START EXCERPTED RECORDS

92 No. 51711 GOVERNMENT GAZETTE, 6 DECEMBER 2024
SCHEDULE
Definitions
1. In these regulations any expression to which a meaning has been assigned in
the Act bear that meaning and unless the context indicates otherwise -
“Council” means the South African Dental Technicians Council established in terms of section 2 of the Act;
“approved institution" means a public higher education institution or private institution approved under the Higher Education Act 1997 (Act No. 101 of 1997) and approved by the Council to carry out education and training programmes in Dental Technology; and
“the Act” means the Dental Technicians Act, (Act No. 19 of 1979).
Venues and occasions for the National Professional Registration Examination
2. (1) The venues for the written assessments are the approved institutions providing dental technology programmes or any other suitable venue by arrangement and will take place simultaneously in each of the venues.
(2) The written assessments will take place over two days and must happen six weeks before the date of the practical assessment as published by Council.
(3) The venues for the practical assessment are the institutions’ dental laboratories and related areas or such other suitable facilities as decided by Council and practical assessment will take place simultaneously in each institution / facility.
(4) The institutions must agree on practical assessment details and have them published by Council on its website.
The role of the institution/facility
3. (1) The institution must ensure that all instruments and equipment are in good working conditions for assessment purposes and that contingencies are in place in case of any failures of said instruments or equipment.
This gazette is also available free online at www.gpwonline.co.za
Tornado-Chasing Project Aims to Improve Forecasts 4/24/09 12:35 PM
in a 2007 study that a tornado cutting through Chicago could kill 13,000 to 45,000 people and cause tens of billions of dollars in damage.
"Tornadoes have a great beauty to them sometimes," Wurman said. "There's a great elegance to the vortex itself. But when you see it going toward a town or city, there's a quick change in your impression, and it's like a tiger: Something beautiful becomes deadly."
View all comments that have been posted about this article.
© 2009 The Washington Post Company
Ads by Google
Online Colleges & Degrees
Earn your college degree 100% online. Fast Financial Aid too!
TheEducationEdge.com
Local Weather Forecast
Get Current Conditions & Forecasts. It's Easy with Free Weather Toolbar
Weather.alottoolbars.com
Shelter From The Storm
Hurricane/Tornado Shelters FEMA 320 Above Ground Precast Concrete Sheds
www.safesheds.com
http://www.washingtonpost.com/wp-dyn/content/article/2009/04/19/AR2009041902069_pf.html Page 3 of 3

END EXCERPTED RECORDS

- WORK TO BE COMPLETED -
Retype the entries. Every line must match exactly.

- THE COMPLETED TASK -
92 No. 51711 GOVERNMENT GAZETTE, 6 DECEMBER 2024
SCHEDULE
Definitions
1. In these regulations any expression to which a meaning has been assigned in
the Act bear that meaning and unless the context indicates otherwise -
“Council” means the South African Dental Technicians Council established in terms of section 2 of the Act;
“approved institution" means a public higher education institution or private institution approved under the Higher Education Act 1997 (Act No. 101 of 1997) and approved by the Council to carry out education and training programmes in Dental Technology; and
“the Act” means the Dental Technicians Act, (Act No. 19 of 1979).
Venues and occasions for the National Professional Registration Examination
2. (1) The venues for the written assessments are the approved institutions providing dental technology programmes or any other suitable venue by arrangement and will take place simultaneously in each of the venues.
(2) The written assessments will take place over two days and must happen six weeks before the date of the practical assessment as published by Council.
(3) The venues for the practical assessment are the institutions’ dental laboratories and related areas or such other suitable facilities as decided by Council and practical assessment will take place simultaneously in each institution / facility.
(4) The institutions must agree on practical assessment details and have them published by Council on its website.
The role of the institution/facility
3. (1) The institution must ensure that all instruments and equipment are in good working conditions for assessment purposes and that contingencies are in place in case of any failures of said instruments or equipment.
This gazette is also available free online at www.gpwonline.co.za
Tornado-Chasing Project Aims to Improve Forecasts 4/24/09 12:35 PM
in a 2007 study that a tornado cutting through Chicago could kill 13,000 to 45,000 people and cause tens of billions of dollars in damage.
"Tornadoes have a great beauty to them sometimes," Wurman said. "There's a great elegance to the vortex itself. But when you see it going toward a town or city, there's a quick change in your impression, and it's like a tiger: Something beautiful becomes deadly."
View all comments that have been posted about this article.
© 2009 The Washington Post Company
Ads by Google
Online Colleges & Degrees
Earn your college degree 100% online. Fast Financial Aid too!
TheEducationEdge.com
Local Weather Forecast
Get Current Conditions & Forecasts. It's Easy with Free Weather Toolbar
Weather.alottoolbars.com
Shelter From The Storm
Hurricane/Tornado Shelters FEMA 320 Above Ground Precast Concrete Sheds
www.safesheds.com
http://www.washingtonpost.com/wp-dyn/content/article/2009/04/19/AR2009041902069_pf.html Page 3 of 3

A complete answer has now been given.